_EXCERPTED RECORDS_.

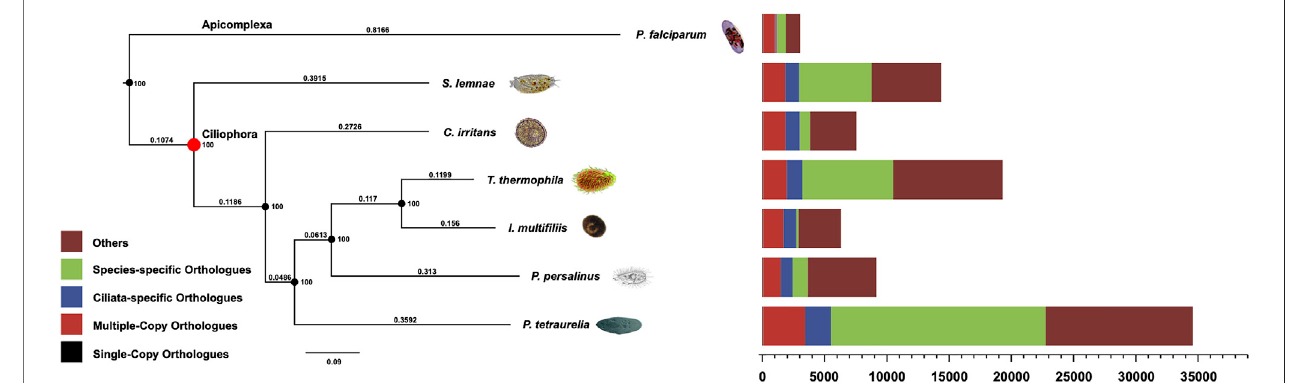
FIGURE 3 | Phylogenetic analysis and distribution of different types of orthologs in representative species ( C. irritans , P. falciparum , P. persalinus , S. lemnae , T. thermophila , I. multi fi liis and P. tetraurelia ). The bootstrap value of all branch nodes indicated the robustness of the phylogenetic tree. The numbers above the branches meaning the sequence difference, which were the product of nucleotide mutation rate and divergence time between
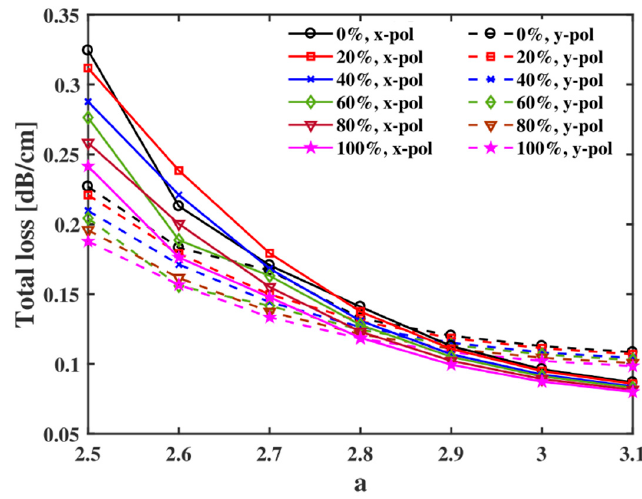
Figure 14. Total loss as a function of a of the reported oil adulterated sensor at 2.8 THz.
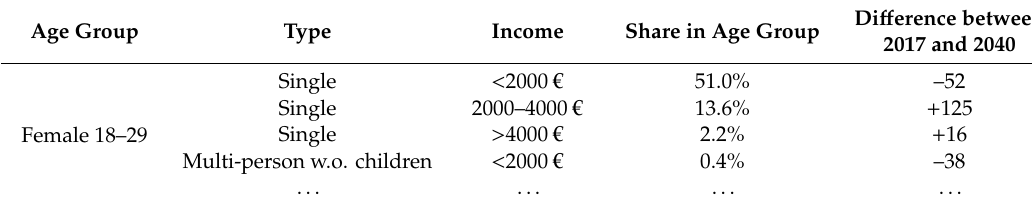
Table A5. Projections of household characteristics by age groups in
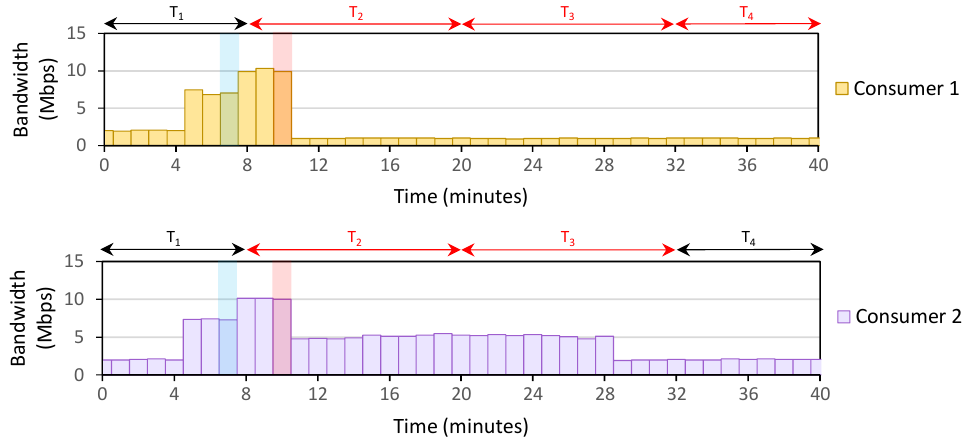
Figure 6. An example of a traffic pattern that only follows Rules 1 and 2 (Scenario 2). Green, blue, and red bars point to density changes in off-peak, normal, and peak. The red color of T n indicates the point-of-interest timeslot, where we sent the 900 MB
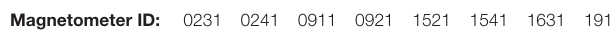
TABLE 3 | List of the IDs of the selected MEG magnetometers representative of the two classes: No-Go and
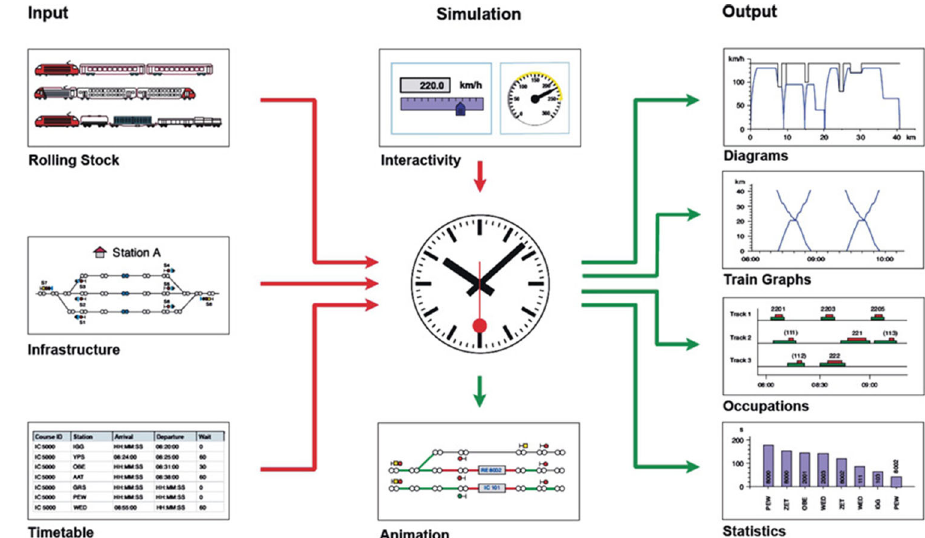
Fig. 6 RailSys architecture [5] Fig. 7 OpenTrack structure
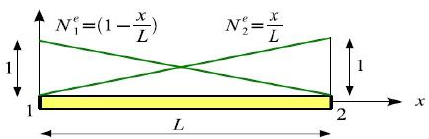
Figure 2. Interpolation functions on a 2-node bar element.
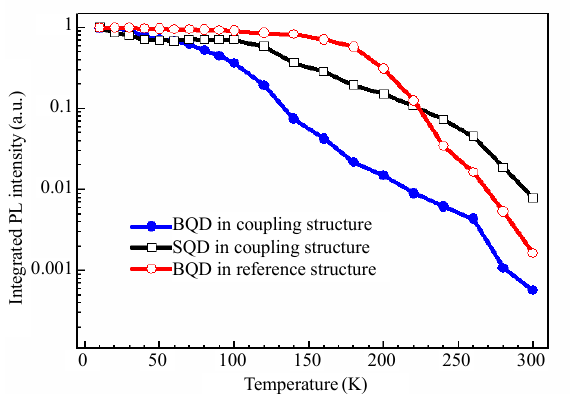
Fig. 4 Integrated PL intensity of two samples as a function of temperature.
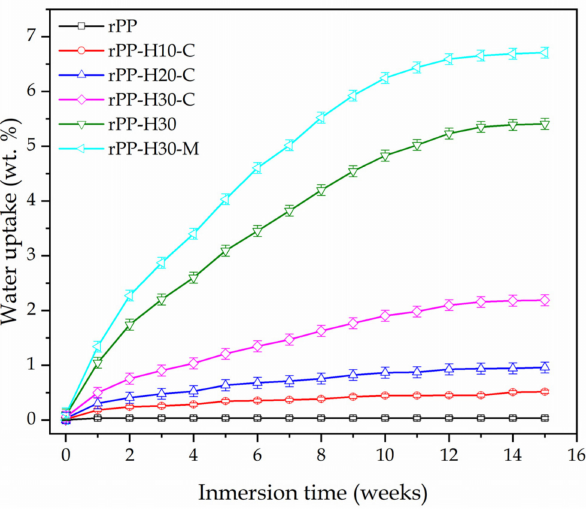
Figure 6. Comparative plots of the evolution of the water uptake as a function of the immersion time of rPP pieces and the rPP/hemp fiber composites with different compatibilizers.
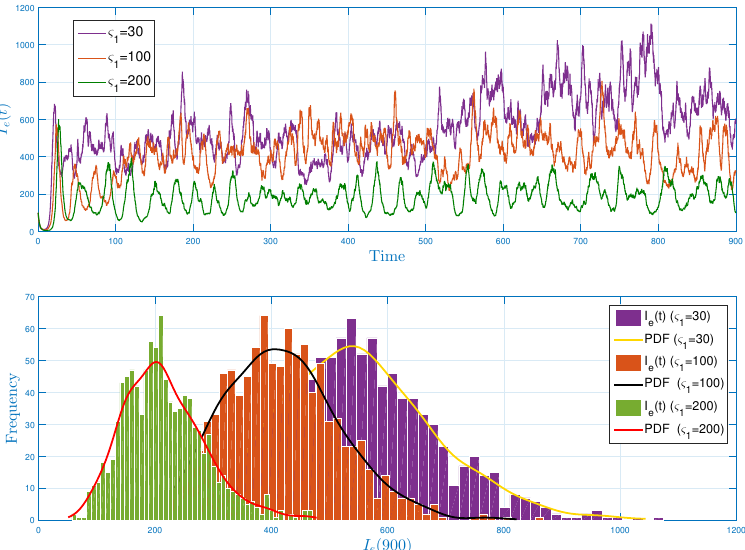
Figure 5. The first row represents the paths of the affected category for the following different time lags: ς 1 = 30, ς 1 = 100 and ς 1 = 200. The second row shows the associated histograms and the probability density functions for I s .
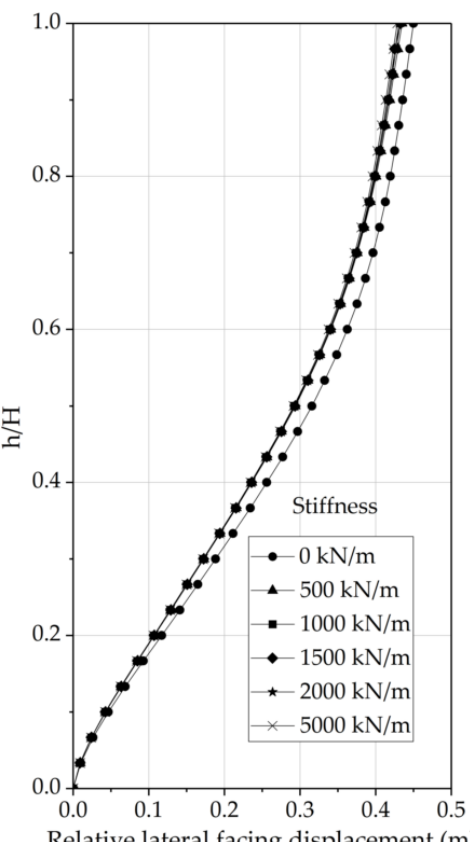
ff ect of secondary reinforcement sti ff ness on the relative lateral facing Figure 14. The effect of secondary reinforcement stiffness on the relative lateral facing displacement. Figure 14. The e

...

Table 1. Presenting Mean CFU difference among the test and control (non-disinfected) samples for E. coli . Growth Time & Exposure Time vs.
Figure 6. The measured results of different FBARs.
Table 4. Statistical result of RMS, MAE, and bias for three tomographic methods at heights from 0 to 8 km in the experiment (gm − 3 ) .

_TASK REQUIREMENTS_. Take the lines above starting at the one containing "Figure 6. Comparative" and ending at the one containing "ff ect of secondary", and print them again exactly, without pictures.

_TASK RESPONSE_.
Figure 6. Comparative plots of the evolution of the water uptake as a function of the immersion time of rPP pieces and the rPP/hemp fiber composites with different compatibilizers.
Figure 5. The first row represents the paths of the affected category for the following different time lags: ς 1 = 30, ς 1 = 100 and ς 1 = 200. The second row shows the associated histograms and the probability density functions for I s .
ff ect of secondary reinforcement sti ff ness on the relative lateral facing Figure 14. The effect of secondary reinforcement stiffness on the relative lateral facing displacement. Figure 14. The e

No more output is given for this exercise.